------ Data
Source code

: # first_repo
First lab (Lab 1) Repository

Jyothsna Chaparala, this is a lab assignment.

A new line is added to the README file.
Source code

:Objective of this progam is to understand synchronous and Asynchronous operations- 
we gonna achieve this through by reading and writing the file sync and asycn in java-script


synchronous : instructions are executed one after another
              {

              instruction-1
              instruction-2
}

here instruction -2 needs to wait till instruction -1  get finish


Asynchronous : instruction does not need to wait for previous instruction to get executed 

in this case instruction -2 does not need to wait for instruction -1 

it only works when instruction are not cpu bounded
------------
Your goal
Lay out every line of the listing above as a numbered list, omitting the blank lines.

Output of the exercise
1. Source code
2. : # first_repo
3. First lab (Lab 1) Repository
4. Jyothsna Chaparala, this is a lab assignment.
5. A new line is added to the README file.
6. Source code
7. :Objective of this progam is to understand synchronous and Asynchronous operations- 
8. we gonna achieve this through by reading and writing the file sync and asycn in java-script
9. synchronous : instructions are executed one after another
10.               {
11.               instruction-1
12.               instruction-2
13. }
14. here instruction -2 needs to wait till instruction -1  get finish
15. Asynchronous : instruction does not need to wait for previous instruction to get executed 
16. in this case instruction -2 does not need to wait for instruction -1 
17. it only works when instruction are not cpu bounded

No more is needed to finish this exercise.